___ Text for analysis

Combines two or more approaches. For example, in a CF approach, the dependency on ratings entails disfavoring unrated items. Nevertheless, combining CF and KB approaches (if the items contain attributes) could solve the limitation (Dong et al., 2017). For example, it is employed by applications (i.e., smartphone-based virtual assistants) that process a broad range of vital/wellness parameters to understand if contacting a doctor or performing further analysis is recommended (Jamshidi et al., 2018).

Overall, although hybrid approaches seem to be the most promising option from current literature in the field, to date, in practice, RS mainly rely on data-driven approaches, and HRS mainly rely on rule-based finite state machines—mainly given the complexity and sensitivity of the input data and effects on the users.

______
___ Collected material

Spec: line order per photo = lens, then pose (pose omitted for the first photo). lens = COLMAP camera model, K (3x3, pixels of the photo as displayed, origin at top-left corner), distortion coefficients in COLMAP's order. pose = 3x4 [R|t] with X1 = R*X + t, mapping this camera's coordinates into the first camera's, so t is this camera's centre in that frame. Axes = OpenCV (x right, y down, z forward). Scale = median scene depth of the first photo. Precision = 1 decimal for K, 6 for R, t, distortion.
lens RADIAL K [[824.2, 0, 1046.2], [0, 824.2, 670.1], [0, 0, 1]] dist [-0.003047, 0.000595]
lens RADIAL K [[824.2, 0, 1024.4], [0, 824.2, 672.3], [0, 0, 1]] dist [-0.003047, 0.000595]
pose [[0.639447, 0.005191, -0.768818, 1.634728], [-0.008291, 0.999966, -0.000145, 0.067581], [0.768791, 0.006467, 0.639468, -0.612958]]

______

Instructions to follow ▸ Please state what, according to the passage on hybrid recommendation approaches, HRS mainly rely on in practice.

Response area ▸ Rule-based finite state machines.